Handle bad input more consistently in metrics code bases
We started thinking about handling bad input while sanitizing bridge descriptors in CollecTor (#19834 (moved)) and while reading relay descriptors in Onionoo (#20412 (moved)). But before we implement any changes we should generalize our strategies for handling bad input to avoid solving the same problem over and over. The result of this discussion can also serve as guide for future code.
What we're not covering here (but what we should think about anyway) is how we're handling issues during processing that are not directly related to bad input, like problems with sanitizing bridge IP addresses.
So, we can distinguish a couple of use cases where we're handling descriptors as input:
- CollecTor downloads descriptors from the directory or TorDNSEL or Torperf or processes previously downloaded descriptors.
- CollecTor synchronizes descriptors from other CollecTor instances.
- CollecTor reads previously uploaded bridge descriptors and produces sanitized versions of them.
- Metrics, Onionoo, ExoneraTor, and other applications download descriptors from CollecTor and use them locally.
The requirements on input data are quite different for these four use cases. Let's go through them:
- As of a few weeks ago we're storing and serving descriptors even if metrics-lib cannot parse them. The idea is that CollecTor shouldn't decide what goes into the archive, but the directory authorities (or TorDNSEL and Torperf) should. As long as we can detect the descriptor type, extract the publication date, and possibly calculate the digest, we can accept a descriptor.
- The requirements are pretty much the same as for 1.
- We need to be very picky about bridge descriptors, in particular about unknown parts, because those might contain sensitive information that we'd rather not copy over to sanitized bridge descriptors.

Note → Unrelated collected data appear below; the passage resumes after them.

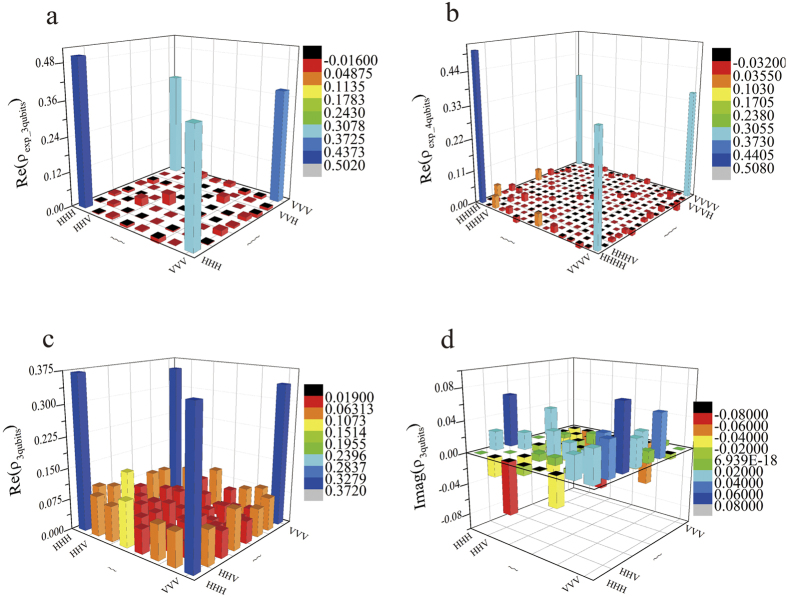
Density matrices (ρexp_3qubits, ρexp_4qubits, ρ3qubits).Different colors are applied to represent the value of elements of density matrices. (a) The real part of experimental density matrix of three-qubit (ρexp_3qubits). (b) The real part of experimental density matrix of four-qubit (ρexp_4qubits). (c) Real part of three-photon density matrix (ρ3qubits) by random creation. (d) Imaginary part of three-photon density matrix (ρ3qubits) by random creation. The error bound for each element of ρexp_3qubits and ρexp_4qubits is no larger than 0.005.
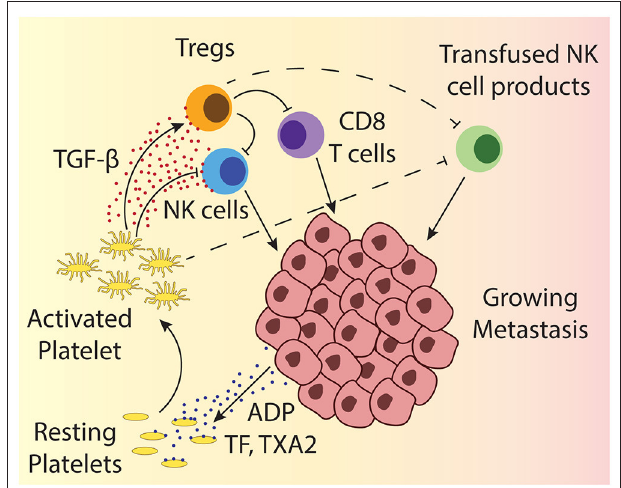
FIGURE 2 | Depicted is a growing metastasis, highlighting the interactions between platelets and different lymphocytes. Tumor cells can activate platelets through release of ADP and TF. ADP directly activates platelets through engagement of the ADP receptor, while TF activates platelets together with other coagulation factors. Platelet activation results in the release of the dense granules and α -granules that contain amongst others more ADP, different clotting factors, growth factors, and TGF- β , which can impact different tumor infiltrating lymphocytes. The impact of TGF- β on T cells and NK cells is indicated by solid line arrows and the suspected impact on transfused cellular therapy products is shown by dashed line arrows.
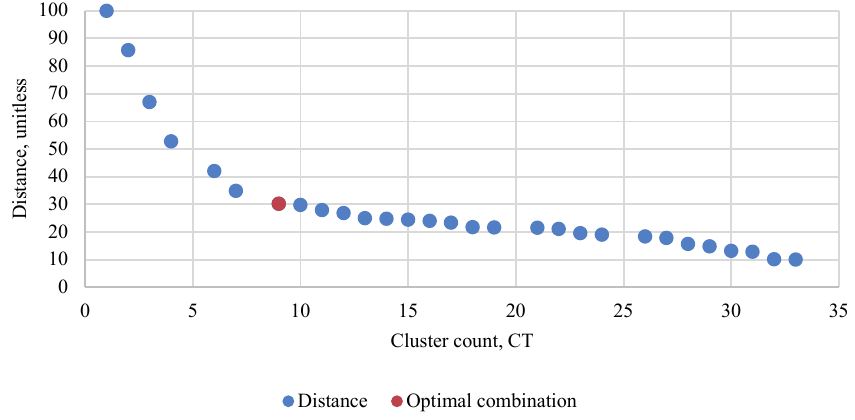
Fig. 7. Distance vs Cluster count of multiplied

- Most applications would want to skip bad descriptors and not bother much about it. As of a few days ago, they all use metrics-lib for parsing descriptors.
So much about the differences. Let's also list the commonalities or possible goals for common behavior:
- Regardless of the chosen strategy, we should apply it to all variants of descriptor badness. This may sound obvious, but we're currently not doing this. For example, if we encounter an invalid "a" line in a bridge descriptor, we skip that line, whereas an invalid "r" line makes us skip the entire descriptor. This is part of what we're trying to streamline in #19834 (moved), even though this case is not explicitly listed there.
- Whenever we encounter an error in processing a descriptor, we should attempt to recover and continue with subsequent good descriptors. The reason is that descriptors in a common source can come from different original sources, and we cannot blame valid descriptors for following a faulty descriptor. This is the cause for #20412 (moved).
This is just the start. Let's add more thoughts to this ticket and assemble a guide that we can apply to existing tickets and future code changes.